Krull (1983)

Directed by Peter Yates. Starring Ken Marshall, Freddie Jones, David Battley, Lysette Anthony, Alun Armstrong, Bernard Bresslaw, John Welsh, Liam Neeson, Robbie Coltrane, Francesca Annis. [PG]

A mountain-like spaceship arrives on the planet Krull, where its omnipotent leader decides to kidnap a princess (Anthony) on her wedding day; generic hero prince Marshall seeks a magical weapon called the Glaive and teams up with assorted characters (Fellowship of the Glaive?) on the journey to slay the fiend and win back his bride.
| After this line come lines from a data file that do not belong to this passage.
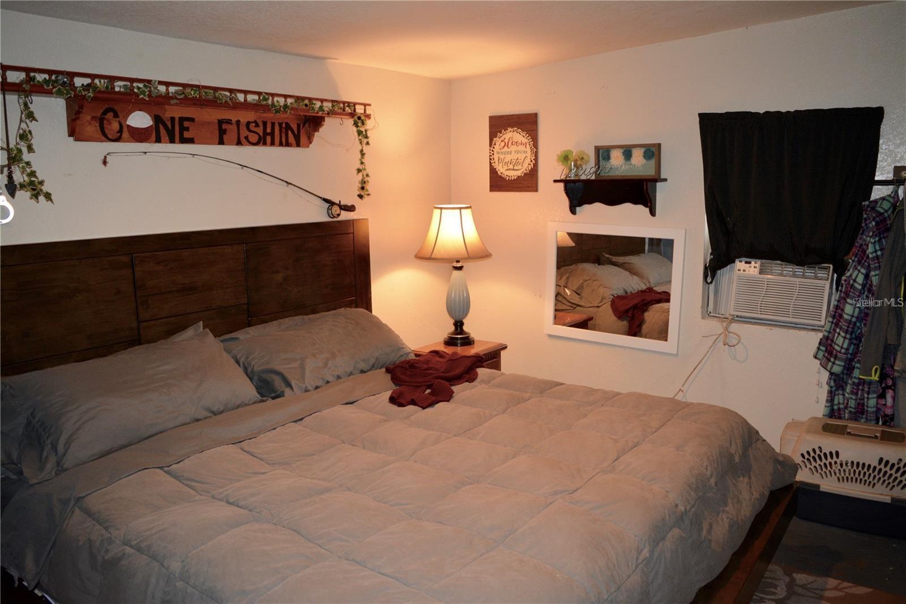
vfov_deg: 47.9
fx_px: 679
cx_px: 453
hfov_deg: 67.4
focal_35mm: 27
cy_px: 302
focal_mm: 18
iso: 1000
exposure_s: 1/60
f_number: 3.5
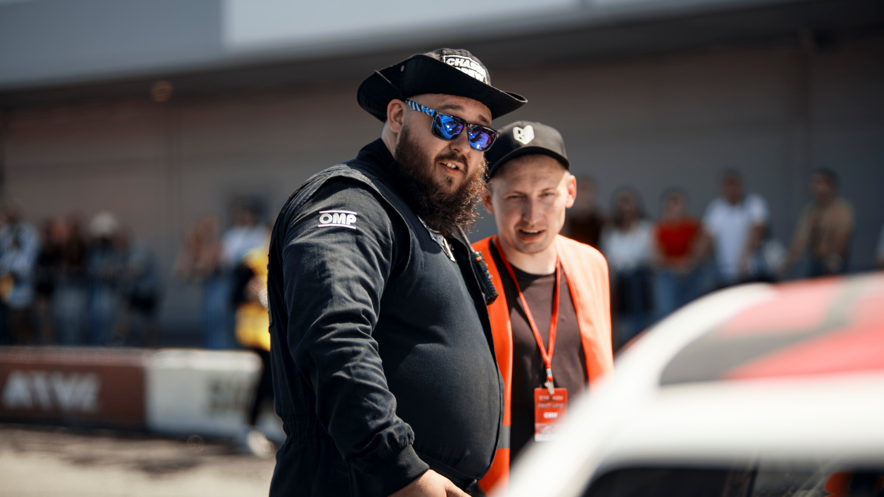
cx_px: 442
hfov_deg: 23.9
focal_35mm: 89
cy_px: 248
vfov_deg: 13.6
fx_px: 2087
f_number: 1.8
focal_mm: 85
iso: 100
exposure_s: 1/250
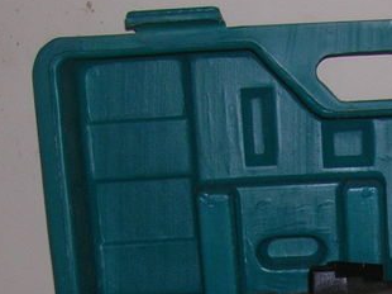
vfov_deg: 12.3
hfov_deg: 17.1
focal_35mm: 113
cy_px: 465
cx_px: 383
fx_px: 1279
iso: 50
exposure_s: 1/60.1
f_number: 2.8
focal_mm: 5.8
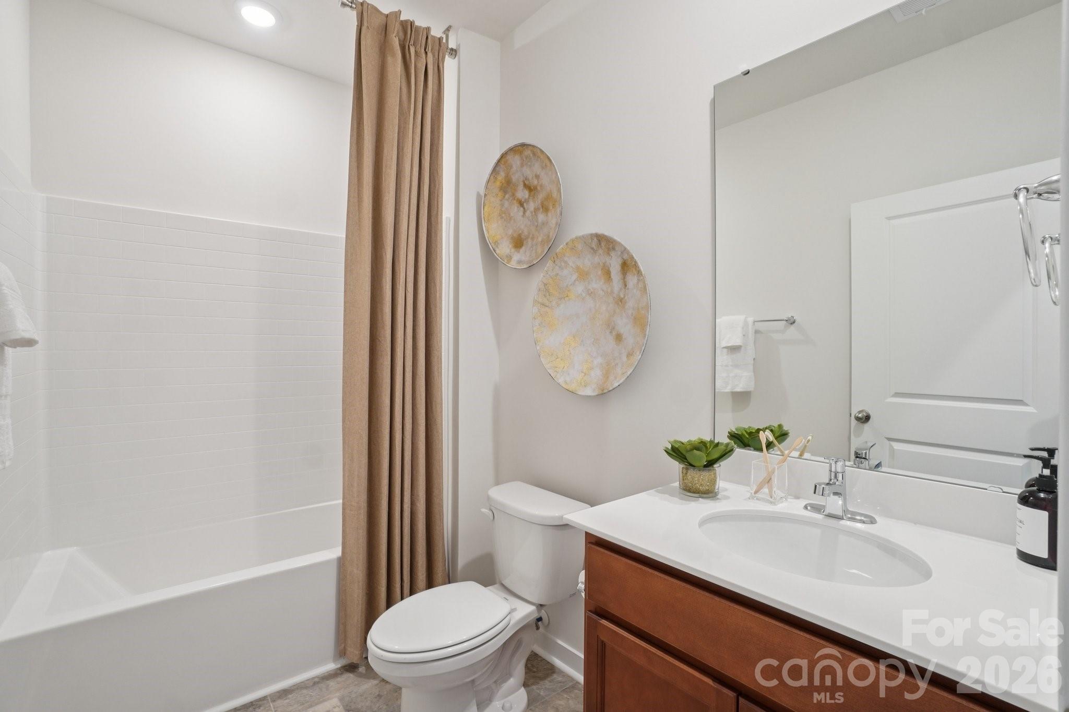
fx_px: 445
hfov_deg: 100.4
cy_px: 356
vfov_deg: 77.3
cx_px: 534
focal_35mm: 15
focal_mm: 10
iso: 400
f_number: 8
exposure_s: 1/10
Expensive production features fine photography and scenery, uneven but occasionally inventive special effects, and a James Horner score that, while liberally cribbing from his work on Star Trek II, promises lots of excitement and adventure—a promise not kept. Instead, this plodding, dreary mash-up of fantasy and science fiction is illogical, derivative, confusing and, ultimately, quite tedious. The protagonist has no screen presence, the villain is an underdeveloped non-entity until the mundane climax, and the action is both infrequent and uninvolving. Possesses greater ambition and higher visual quality than the average sword-and-sorcery effort of its era, but elaborate does not always equal entertaining; they should have spent more of that exorbitant budget on a livelier script that made sense.